What to work on:
Determine which lines of the records include the word "input", and copy them.

--------------------------------------------------

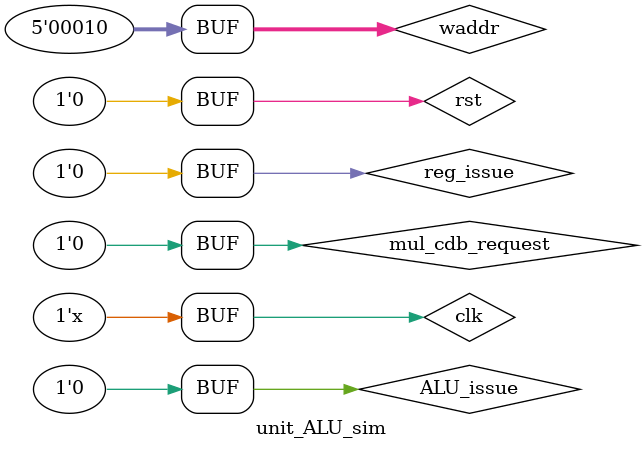
<source format=v>
`timescale 1ns / 1ps

module unit_ALU_sim;

	reg clk, rst, reg_issue, ALU_issue;
	wire[40:0]cdb;

	reg[4:0] waddr;
	reg[7:0] w_tag;
	wire[39:0] rdata_A, rdata_B;

	reg mul_cdb_request;

	wire all_busy;
	wire ALU_cdb_request;
	wire[39:0] ALU_cdb_out;
	wire[7:0] issue_tag;

	taggedRegs regs(.clk(clk),.rst(rst),.FU_regWrite(reg_issue),
		.ujump_wb(1'b0),.raddr_A(5'd1),.raddr_B(5'd2),
		.waddr(waddr),.w_tag(w_tag),.cdb(cdb),
		.rdata_A(rdata_A),.rdata_B(rdata_B));

	unit_ALU unit(.clk(clk),.rst(rst),.issue(ALU_issue),
		.cdb(cdb),.ALUControl_in(4'd1),.q1_in(rdata_A[39:32]),.q2_in(rdata_B[39:32]),
		.v1_in(rdata_A[31:0]),.v2_in(rdata_B[31:0]),.all_busy(all_busy),.cdb_request(ALU_cdb_request),
		.cdb_out(ALU_cdb_out),.issue_tag(issue_tag));

	common_data_bus cd_b(.clk(clk),.rst(rst),
		.ALU_cdb_request(ALU_cdb_request),.mul_cdb_request(mul_cdb_request),.div_cdb_request(1'b0),.ls_cdb_request(1'b0),
		.ALU_cdb_in(ALU_cdb_out),.mul_cdb_in(40'h42_0000_00A6),.div_cdb_in(40'b0),.ls_cdb_in(40'b0),.cdb(cdb));

	initial begin
		clk = 1;
		rst = 1;
		reg_issue = 0;
		ALU_issue = 0;

		waddr = 1;
		w_tag = 8'h42;
		mul_cdb_request = 0;

		#2;
		rst = 0;
		reg_issue = 1;

		#10;
		waddr = 2;

		#10;
		reg_issue = 0;

		#10;
		mul_cdb_request = 1;
		#10;
		mul_cdb_request = 0;

		#10;
		reg_issue = 1;
		ALU_issue = 1;

		#1;
		w_tag = issue_tag;

		#9;
		ALU_issue = 0;
		reg_issue = 0;

		#10;

	end

	always #5 clk = ~clk;

endmodule
</source>
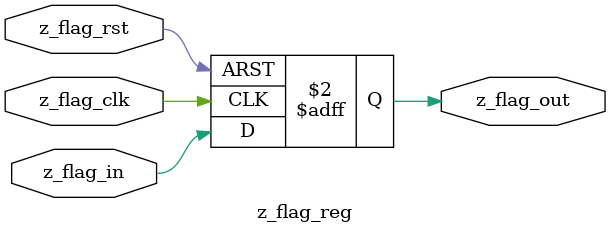
<source format=v>
module z_flag_reg(z_flag_clk, z_flag_rst, z_flag_in, z_flag_out);
    input z_flag_clk, z_flag_rst, z_flag_in;
    output reg z_flag_out;

    always @(posedge z_flag_clk or posedge z_flag_rst) begin
        if (z_flag_rst) begin
            z_flag_out <= 1'b0; // Reset the zero flag to 0
        end else begin
            z_flag_out <= z_flag_in; // Update the zero flag with the input
        end
    end
endmodule
</source>
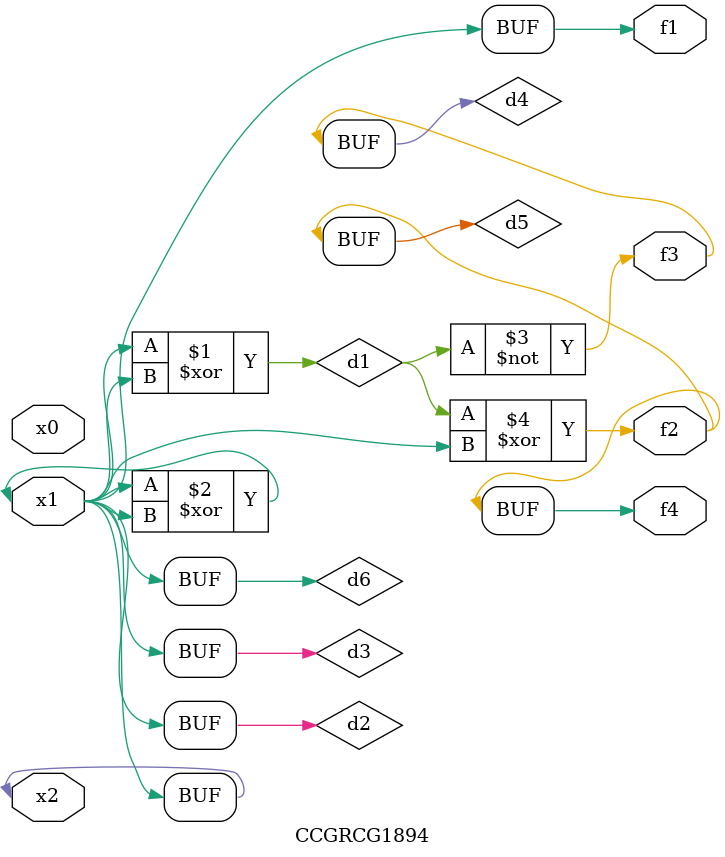
<source format=v>
module CCGRCG1894(
	input x0, x1, x2,
	output f1, f2, f3, f4
);

	wire d1, d2, d3, d4, d5, d6;

	xor (d1, x1, x2);
	buf (d2, x1, x2);
	xor (d3, x1, x2);
	nor (d4, d1);
	xor (d5, d1, d2);
	buf (d6, d2, d3);
	assign f1 = d6;
	assign f2 = d5;
	assign f3 = d4;
	assign f4 = d5;
endmodule

</source>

--------------------------------------------------

Your solution:
    input z_flag_clk, z_flag_rst, z_flag_in;
            z_flag_out <= z_flag_in; // Update the zero flag with the input
	input x0, x1, x2,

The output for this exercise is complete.